You also pay reduced National Insurance contributions because the Fund is contracted-out of the State Second Pension.
If you work part-time you contribute 5% of your pro-rated pensionable salary.
Your employer makes contributions to meet the balance of the costs of the Fund. The Actuary regularly looks at funding levels and advises on how much each employer should contribute, so the amount can vary. At the moment the Fund is in deficit so:
- The principal employer is paying 6.2 times the amount its employees pay
- All the other participating employers are paying additional contributions over a period of ten years, as well as paying more than three times the amount their employees pa
You can find full details in the Trustees' Annual Report and Accounts, which can be found in Fund documents.
Changes to contributions
Contributions normally change in January of each year and are based on pensionable salary in the previous November.

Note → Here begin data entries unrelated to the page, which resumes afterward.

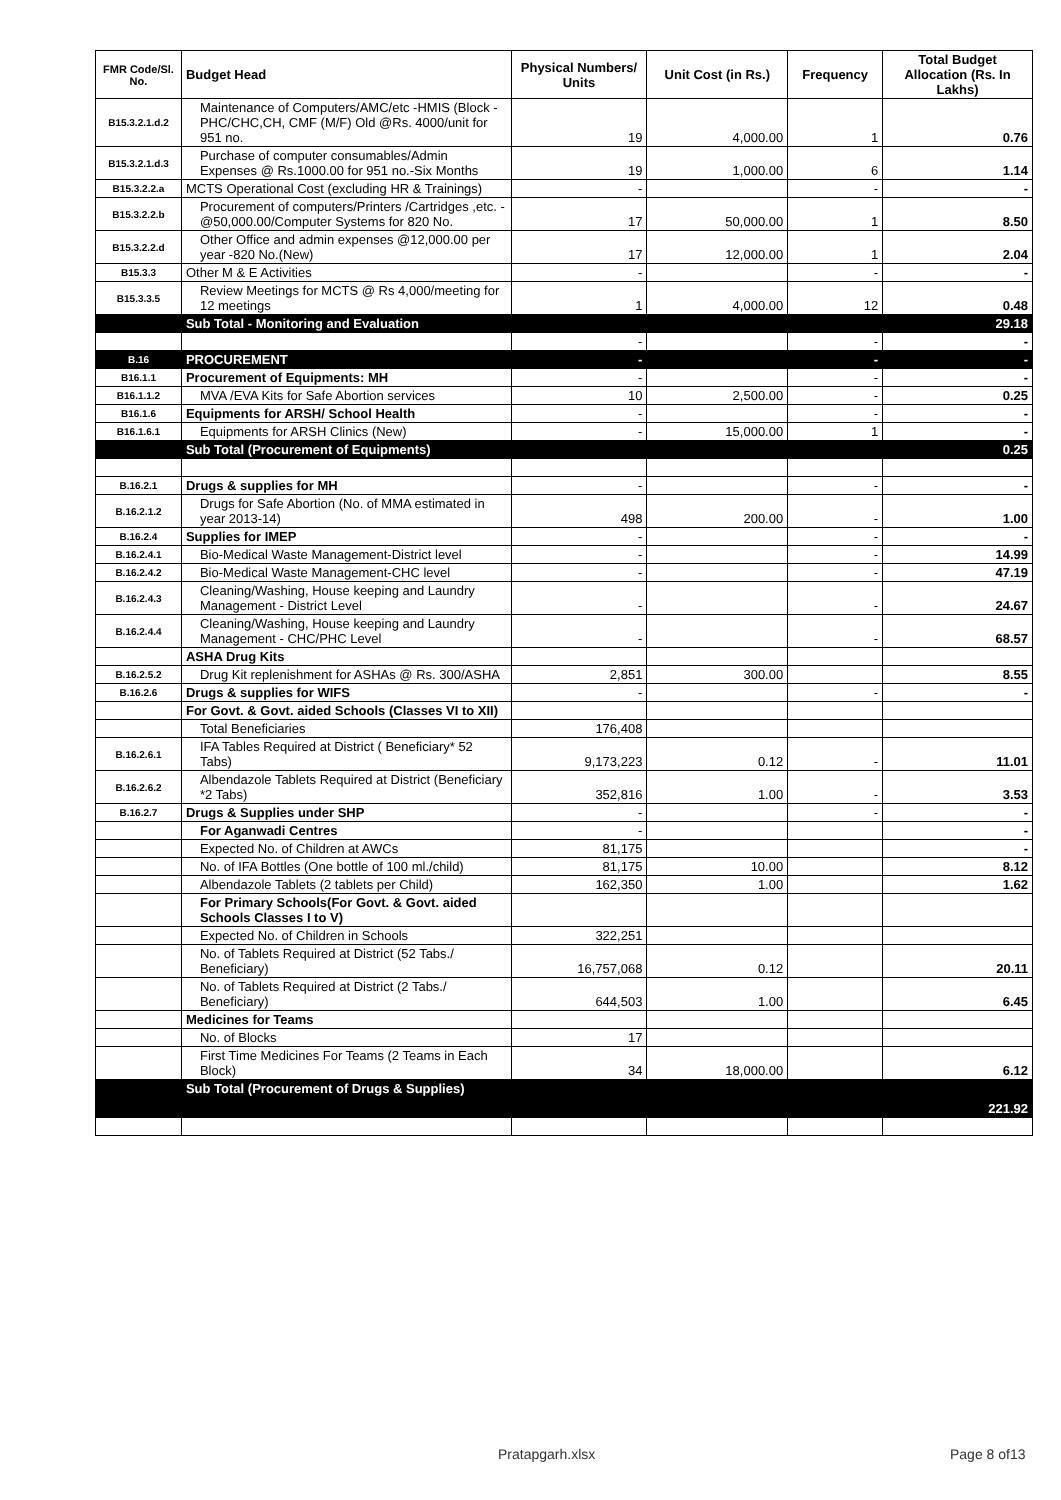| FMR Code/Sl. No. | Budget Head | Physical Numbers/ Units | Unit Cost (in Rs.) | Frequency | Total Budget Allocation (Rs. In Lakhs) |
| --- | --- | --- | --- | --- | --- |
| B15.3.2.1.d.2 | Maintenance of Computers/AMC/etc -HMIS (Block -PHC/CHC,CH, CMF (M/F) Old @Rs. 4000/unit for 951 no. | 19 | 4,000.00 | 1 | 0.76 |
| B15.3.2.1.d.3 | Purchase of computer consumables/Admin Expenses @ Rs.1000.00 for 951 no.-Six Months | 19 | 1,000.00 | 6 | 1.14 |
| B15.3.2.2.a | MCTS Operational Cost (excluding HR & Trainings) | - | | - | - |
| B15.3.2.2.b | Procurement of computers/Printers /Cartridges ,etc. -@50,000.00/Computer Systems for 820 No. | 17 | 50,000.00 | 1 | 8.50 |
| B15.3.2.2.d | Other Office and admin expenses @12,000.00 per year -820 No.(New) | 17 | 12,000.00 | 1 | 2.04 |
| B15.3.3 | Other M & E Activities | - | | - | - |
| B15.3.3.5 | Review Meetings for MCTS @ Rs 4,000/meeting for 12 meetings | 1 | 4,000.00 | 12 | 0.48 |
| | Sub Total - Monitoring and Evaluation | | | | 29.18 |
| | | - | | - | - |
| B.16 | PROCUREMENT | - | | - | - |
| B16.1.1 | Procurement of Equipments: MH | - | | - | - |
| B16.1.1.2 | MVA /EVA Kits for Safe Abortion services | 10 | 2,500.00 | - | 0.25 |
| B16.1.6 | Equipments for ARSH/ School Health | - | | - | - |
| B16.1.6.1 | Equipments for ARSH Clinics (New) | - | 15,000.00 | 1 | - |
| | Sub Total (Procurement of Equipments) | | | | 0.25 |
| B.16.2.1 | Drugs & supplies for MH | - | | - | - |
| B.16.2.1.2 | Drugs for Safe Abortion (No. of MMA estimated in year 2013-14) | 498 | 200.00 | - | 1.00 |
| B.16.2.4 | Supplies for IMEP | - | | - | - |
| B.16.2.4.1 | Bio-Medical Waste Management-District level | - | | - | 14.99 |
| B.16.2.4.2 | Bio-Medical Waste Management-CHC level | - | | - | 47.19 |
| B.16.2.4.3 | Cleaning/Washing, House keeping and Laundry Management - District Level | - | | - | 24.67 |
| B.16.2.4.4 | Cleaning/Washing, House keeping and Laundry Management - CHC/PHC Level | - | | - | 68.57 |
| | ASHA Drug Kits | | | | |
| B.16.2.5.2 | Drug Kit replenishment for ASHAs @ Rs. 300/ASHA | 2,851 | 300.00 | | 8.55 |
| B.16.2.6 | Drugs & supplies for WIFS | - | | - | - |
| | For Govt. & Govt. aided Schools (Classes VI to XII) | | | | |
| | Total Beneficiaries | 176,408 | | | |
| B.16.2.6.1 | IFA Tables Required at District ( Beneficiary* 52 Tabs) | 9,173,223 | 0.12 | - | 11.01 |
| B.16.2.6.2 | Albendazole Tablets Required at District (Beneficiary *2 Tabs) | 352,816 | 1.00 | - | 3.53 |
| B.16.2.7 | Drugs & Supplies under SHP | - | | - | - |
| | For Aganwadi Centres | - | | | - |
| | Expected No. of Children at AWCs | 81,175 | | | - |
| | No. of IFA Bottles (One bottle of 100 ml./child) | 81,175 | 10.00 | | 8.12 |
| | Albendazole Tablets (2 tablets per Child) | 162,350 | 1.00 | | 1.62 |
| | For Primary Schools(For Govt. & Govt. aided Schools Classes I to V) | | | | |
| | Expected No. of Children in Schools | 322,251 | | | |
| | No. of Tablets Required at District (52 Tabs./ Beneficiary) | 16,757,068 | 0.12 | | 20.11 |
| | No. of Tablets Required at District (2 Tabs./ Beneficiary) | 644,503 | 1.00 | | 6.45 |
| | Medicines for Teams | | | | |
| | No. of Blocks | 17 | | | |
| | First Time Medicines For Teams (2 Teams in Each Block) | 34 | 18,000.00 | | 6.12 |
| | Sub Total (Procurement of Drugs & Supplies) | | | | 221.92 |
Pratapgarh.xlsx Page 8 of13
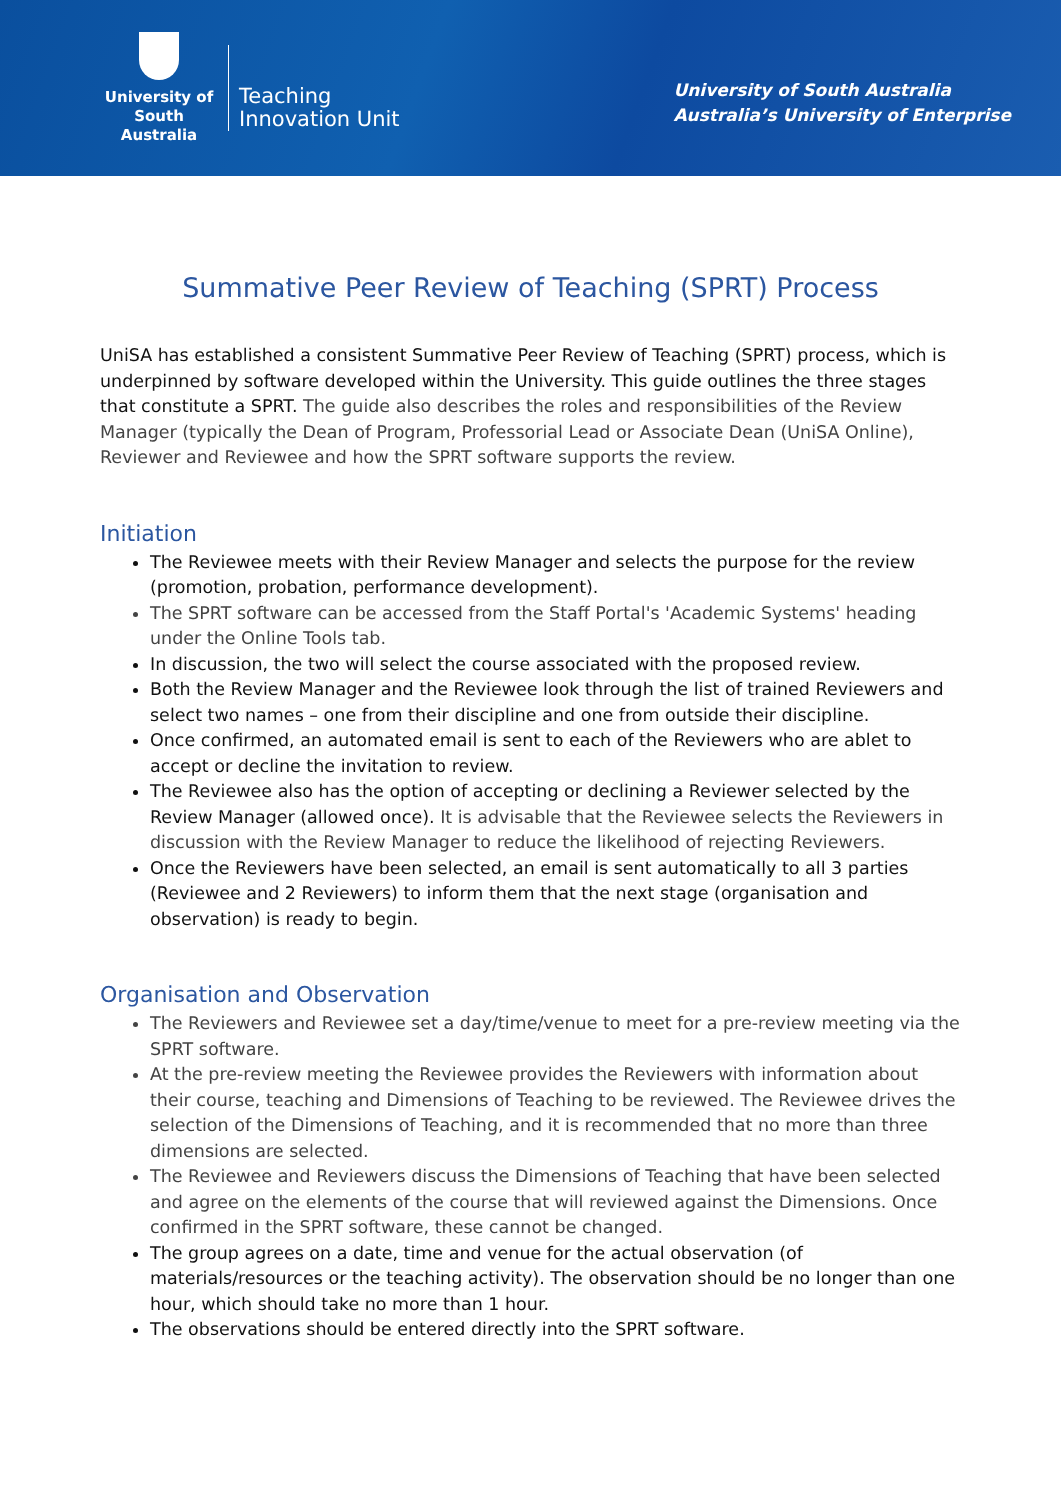University of
South Australia
Teaching
Innovation Unit
University of South Australia
Australia’s University of Enterprise
Summative Peer Review of Teaching (SPRT) Process
UniSA has established a consistent Summative Peer Review of Teaching (SPRT) process, which is underpinned by software developed within the University. This guide outlines the three stages that constitute a SPRT. The guide also describes the roles and responsibilities of the Review Manager (typically the Dean of Program, Professorial Lead or Associate Dean (UniSA Online), Reviewer and Reviewee and how the SPRT software supports the review.
Initiation
The Reviewee meets with their Review Manager and selects the purpose for the review (promotion, probation, performance development).
The SPRT software can be accessed from the Staff Portal's 'Academic Systems' heading under the Online Tools tab.
In discussion, the two will select the course associated with the proposed review.
Both the Review Manager and the Reviewee look through the list of trained Reviewers and select two names – one from their discipline and one from outside their discipline.
Once confirmed, an automated email is sent to each of the Reviewers who are ablet to accept or decline the invitation to review.
The Reviewee also has the option of accepting or declining a Reviewer selected by the Review Manager (allowed once). It is advisable that the Reviewee selects the Reviewers in discussion with the Review Manager to reduce the likelihood of rejecting Reviewers.
Once the Reviewers have been selected, an email is sent automatically to all 3 parties (Reviewee and 2 Reviewers) to inform them that the next stage (organisation and observation) is ready to begin.
Organisation and Observation
The Reviewers and Reviewee set a day/time/venue to meet for a pre-review meeting via the SPRT software.
At the pre-review meeting the Reviewee provides the Reviewers with information about their course, teaching and Dimensions of Teaching to be reviewed. The Reviewee drives the selection of the Dimensions of Teaching, and it is recommended that no more than three dimensions are selected.
The Reviewee and Reviewers discuss the Dimensions of Teaching that have been selected and agree on the elements of the course that will reviewed against the Dimensions. Once confirmed in the SPRT software, these cannot be changed.
The group agrees on a date, time and venue for the actual observation (of materials/resources or the teaching activity). The observation should be no longer than one hour, which should take no more than 1 hour.
The observations should be entered directly into the SPRT software.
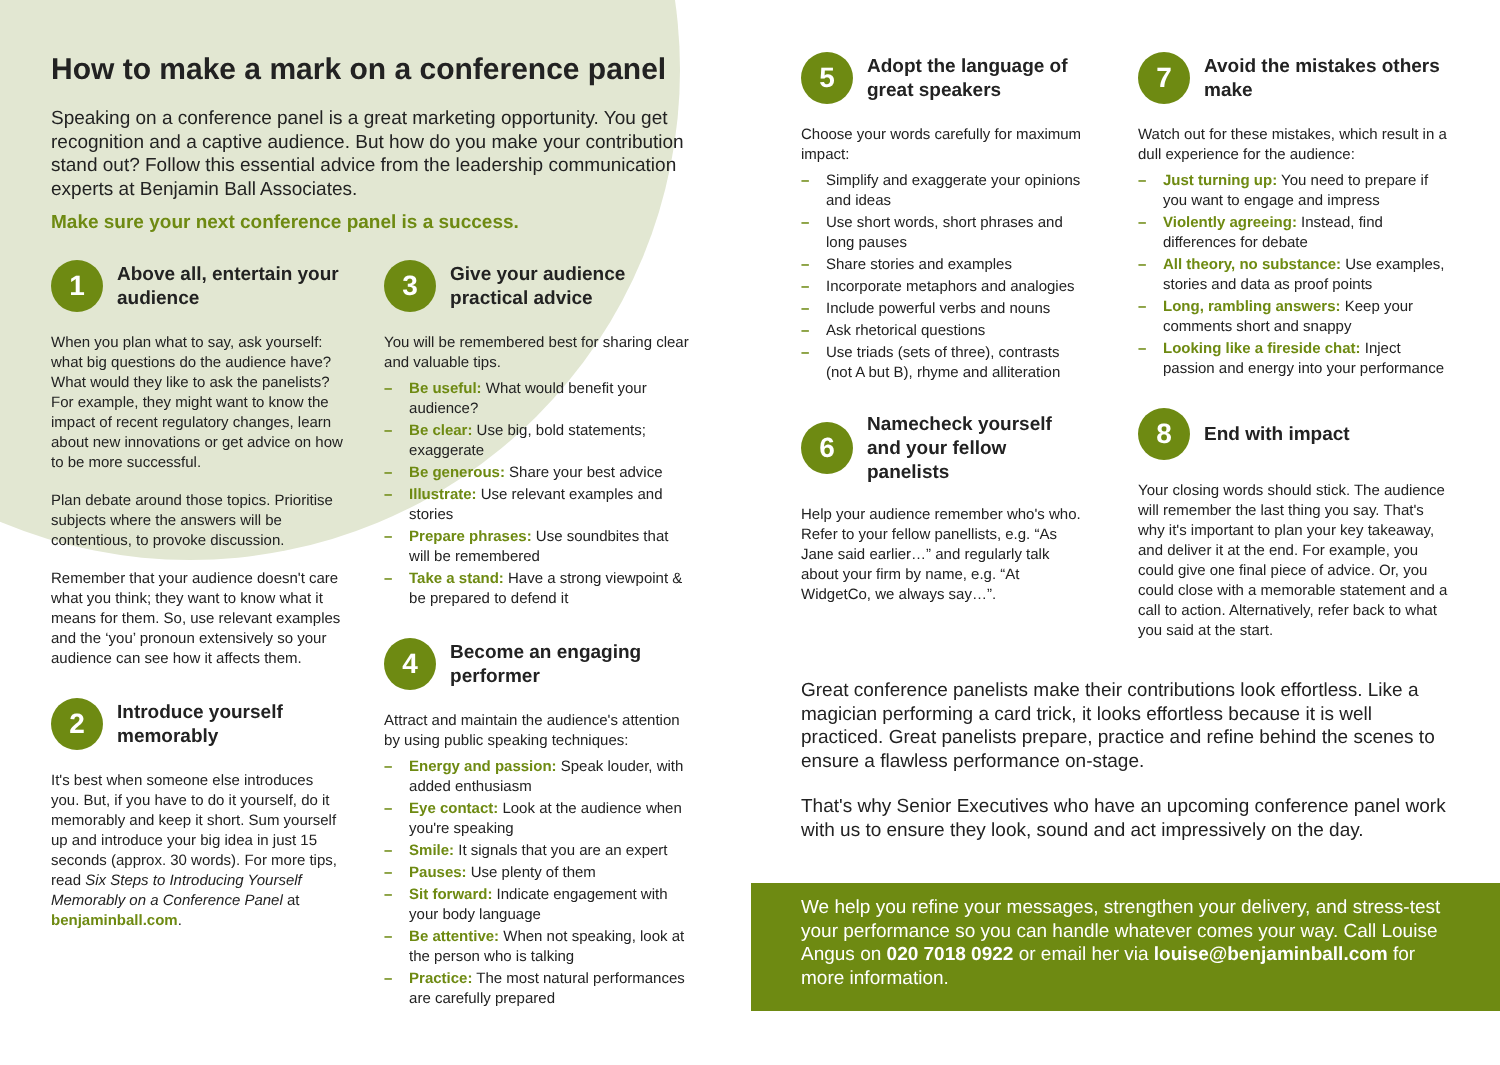How to make a mark on a conference panel
Speaking on a conference panel is a great marketing opportunity. You get recognition and a captive audience. But how do you make your contribution stand out? Follow this essential advice from the leadership communication experts at Benjamin Ball Associates.
Make sure your next conference panel is a success.
1
Above all, entertain your audience
When you plan what to say, ask yourself: what big questions do the audience have? What would they like to ask the panelists? For example, they might want to know the impact of recent regulatory changes, learn about new innovations or get advice on how to be more successful.
Plan debate around those topics. Prioritise subjects where the answers will be contentious, to provoke discussion.
Remember that your audience doesn't care what you think; they want to know what it means for them. So, use relevant examples and the ‘you’ pronoun extensively so your audience can see how it affects them.
2
Introduce yourself memorably
It's best when someone else introduces you. But, if you have to do it yourself, do it memorably and keep it short. Sum yourself up and introduce your big idea in just 15 seconds (approx. 30 words). For more tips, read Six Steps to Introducing Yourself Memorably on a Conference Panel at benjaminball.com.
3
Give your audience practical advice
You will be remembered best for sharing clear and valuable tips.
– Be useful: What would benefit your audience?
– Be clear: Use big, bold statements; exaggerate
– Be generous: Share your best advice
– Illustrate: Use relevant examples and stories
– Prepare phrases: Use soundbites that will be remembered
– Take a stand: Have a strong viewpoint & be prepared to defend it
4
Become an engaging performer
Attract and maintain the audience's attention by using public speaking techniques:
– Energy and passion: Speak louder, with added enthusiasm
– Eye contact: Look at the audience when you're speaking
– Smile: It signals that you are an expert
– Pauses: Use plenty of them
– Sit forward: Indicate engagement with your body language
– Be attentive: When not speaking, look at the person who is talking
– Practice: The most natural performances are carefully prepared
5
Adopt the language of great speakers
Choose your words carefully for maximum impact:
– Simplify and exaggerate your opinions and ideas
– Use short words, short phrases and long pauses
– Share stories and examples
– Incorporate metaphors and analogies
– Include powerful verbs and nouns
– Ask rhetorical questions
– Use triads (sets of three), contrasts (not A but B), rhyme and alliteration
6
Namecheck yourself and your fellow panelists
Help your audience remember who's who. Refer to your fellow panellists, e.g. “As Jane said earlier…” and regularly talk about your firm by name, e.g. “At WidgetCo, we always say…”.
7
Avoid the mistakes others make
Watch out for these mistakes, which result in a dull experience for the audience:
– Just turning up: You need to prepare if you want to engage and impress
– Violently agreeing: Instead, find differences for debate
– All theory, no substance: Use examples, stories and data as proof points
– Long, rambling answers: Keep your comments short and snappy
– Looking like a fireside chat: Inject passion and energy into your performance
8
End with impact
Your closing words should stick. The audience will remember the last thing you say. That's why it's important to plan your key takeaway, and deliver it at the end. For example, you could give one final piece of advice. Or, you could close with a memorable statement and a call to action. Alternatively, refer back to what you said at the start.
Great conference panelists make their contributions look effortless. Like a magician performing a card trick, it looks effortless because it is well practiced. Great panelists prepare, practice and refine behind the scenes to ensure a flawless performance on-stage.
That's why Senior Executives who have an upcoming conference panel work with us to ensure they look, sound and act impressively on the day.
We help you refine your messages, strengthen your delivery, and stress-test your performance so you can handle whatever comes your way. Call Louise Angus on 020 7018 0922 or email her via louise@benjaminball.com for more information.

Contributions remain the same for the calendar year unless working hours change. In this case they will be based on your pro-rated pensionable salary following each change.
When contributions stop
Your contributions stop when you retire or leave service. While you are in service they will only stop if you:
- Complete 40 years' pensionable service and choose to stop paying contributions
- Reach age 65 and choose to stop paying contributions
- Opt out of the Fund
- Are an Existing Member and choose to stop paying contributions when you reach age 60
Increasing your contributions
You can increase your contributions by joining the Additional Voluntary Contributions Plan.
If your pay falls
Occasionally, when changing jobs, your pensionable salary may fall. If this happens the pension that you have already earned is protected.